Contrasting to this pattern of dominant G effects, Suman et al. (2021) reported that only a very limited part of the variation for grain [Zn] contributed to G effects (8.1%) in their evaluation of 44 recombinant inbred lines (RILs) tested in four environments. Nearly all the variation was explained by the dominant E effect (89%) with GEI explaining only 1.9%. Two factors are likely responsible. The dominant E effect was caused by large seasonal effects with dry season grain [Zn] being 50% higher than in the wet season. However, more importantly, the small G effect may be explained by the limited diversity present in a bi-parental population. From a breeding perspective, this is of relevance because breeding populations tend to be less genetically diverse compared to collections of landraces used by Babu et al. (2020). The genetic diversity in the present study would be in between these extremes, with more diversity in year 2 brought by the inclusion of genebank material. Low estimates of GEI obtained in our study may therefore have to be considered in relation to this genetic diversity, and it is likely that the low GEI in year 2 (9%) is an underestimation and that year 1 estimates of 23% are closer to what may be expected in a true-breeding population.
In contrast to results for grain [Zn], GY was much more strongly affected by E and GEI effects. Considering the year 1 trials, GGE plots indicated the presence of two mega-environments that strongly affected yield levels generally but also in a genotype-specific way with strong GEI encountered in both years (Figure 2A). MAR1a and ANJ1 represented one mega-environment with the common feature of sufficient water supply through irrigation, which would explain the similar ranking of genotypes. Infrequent rains at the rainfed lowland ANK1 site and periodic salinity in coastal MAR1b may have contributed to a different ranking of the genotypes in the second mega-environment. For example, BF156 was the top line for GY at ANK1 and MAR1b, but its GY was below average at MAR1a. In year 2 trials, the comparison of a zero-input treatment (farmer’s practice) to NPK fertilizer application was included, and NPK application improved GY by an average of 69% across sites. A different grouping of environments was encountered depending on the NPK application, yet the NPK-responsive environments remained grouped together, with X265 being the winning genotype. Among the non-NPK-responsive environments, the site with average yield performance, ANK2, had a different ranking of the genotypes according to the soil fertilization scheme, with IR64 as the winning genotype in non-fertilized soils and BF110 when NPK was added (Figures 5A, B). This draws attention to the difficulty of predicting the best-performing genotype in such an environment when changing crop management options. The combination of the two year trials, only considering the NPK treatments, brought more complexity in the definition of mega-environments for GY, with change in the previously reported tendencies (Figure 6). Climatic conditions are factors of high relevance for the yield performance of genotypes evaluated in our selected sites and thus for the definition of mega-environments. Nevertheless, considering the four BF-Lines and the two checks evaluated across years and sites, BF156 remained among the highest yielders and most stable genotypes.

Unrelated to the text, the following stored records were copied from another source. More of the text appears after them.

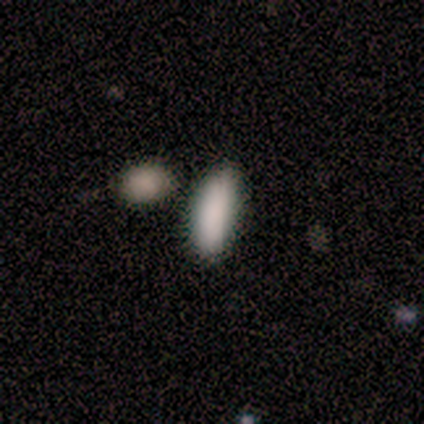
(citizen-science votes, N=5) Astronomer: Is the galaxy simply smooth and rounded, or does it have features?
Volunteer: smooth — 100%.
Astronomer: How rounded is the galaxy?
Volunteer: cigar-shaped — 60% (runner-up: in between, 40%).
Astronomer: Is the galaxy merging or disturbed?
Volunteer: none — 80%.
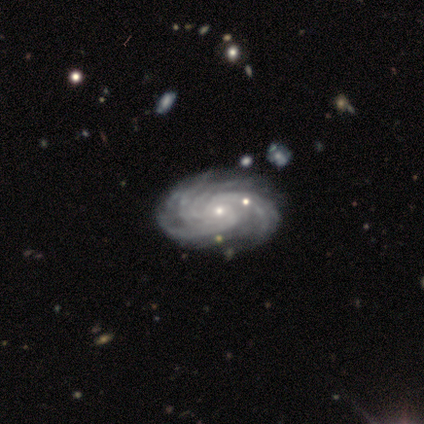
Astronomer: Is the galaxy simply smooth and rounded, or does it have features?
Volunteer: featured or disk — 50%.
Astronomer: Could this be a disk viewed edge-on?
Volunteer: no — 100%.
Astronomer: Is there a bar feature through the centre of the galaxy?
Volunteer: weak — 50%, tied with no at 50%.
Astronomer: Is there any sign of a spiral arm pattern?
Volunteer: yes — 100%.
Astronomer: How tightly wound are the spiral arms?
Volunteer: tight — 50%, tied with medium at 50%.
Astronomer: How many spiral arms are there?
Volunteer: more than 4 — 100%.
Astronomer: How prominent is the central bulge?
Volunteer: moderate — 50%, tied with small at 50%.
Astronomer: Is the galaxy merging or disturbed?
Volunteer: none — 67%.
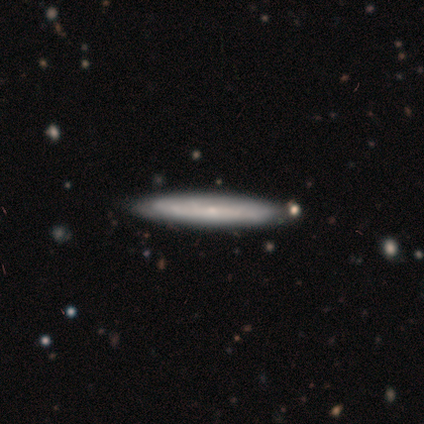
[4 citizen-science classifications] Volunteers were most divided on "smooth or featured" (2-way tie): smooth: 50%, featured or disk: 50%, star or artifact: 0%. More confident: how rounded — cigar-shaped (100%); merging — none (100%).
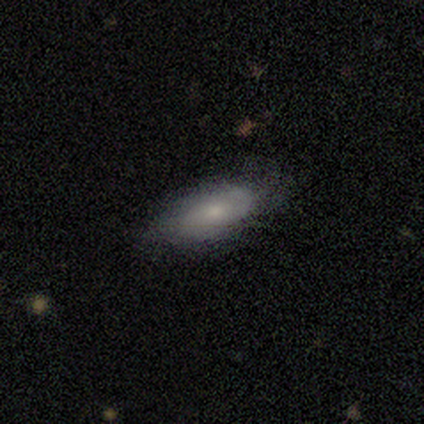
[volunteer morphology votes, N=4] A smooth galaxy with no disk features (75%) that is in between round and cigar-shaped (100%).

Vote fractions:
- Smooth or featured? smooth: 75% / featured or disk: 25% / star or artifact: 0%
- How rounded? in between: 100% / round: 0% / cigar-shaped: 0%
- Merging? none: 75% / minor disturbance: 25% / major disturbance: 0% / merger: 0%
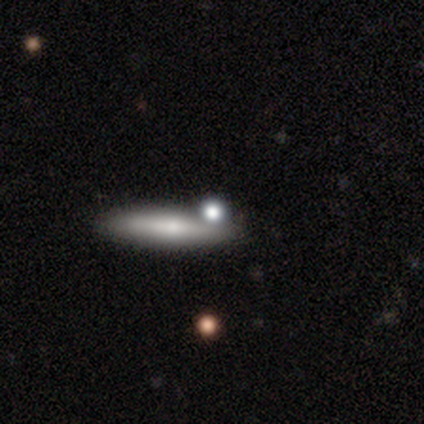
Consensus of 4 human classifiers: smooth_or_featured: featured or disk (p=0.75) [alt: smooth p=0.25]
disk_edge_on: yes (p=1.00)
edge_on_bulge: none (p=0.67) [alt: rounded p=0.33]
merging: none (p=0.50) [tied with: merger p=0.50]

The significant GY enhancement under NPK at most sites except ANK was most likely due to the effect of P, as Malagasy soils are typically deficient of P (Rabeharisoa et al., 2012), which our soil analysis confirmed for all fields with an Olsen-P below 5 mg/kg. Negative correlations have often been reported between grain yield and grain [Zn] (Inabangan-Asilo et al., 2019), suggesting higher yields could have led to a dilution of Zn in the larger grain biomass. However, this effect was not observed here considering within-line or global variation for grain [Zn] relative to the variation for GY (Supplementary Figure 6). Even where GY doubled in response to NPK application, grain [Zn] remained constantly high (IRIS_313-9368; BF021) (Supplementary Figure 3). Furthermore, antagonistic effects between P and Zn have been reported, with high doses of P fertilizers potentially leading to an imbalanced P:Zn ratio in the soil that can reduce Zn uptake by the plant (Olsen, 1972). These effects were apparently of little importance here, possibly because the native soil-P levels are expected to be in the deficiency range (Rabeharisoa et al., 2012).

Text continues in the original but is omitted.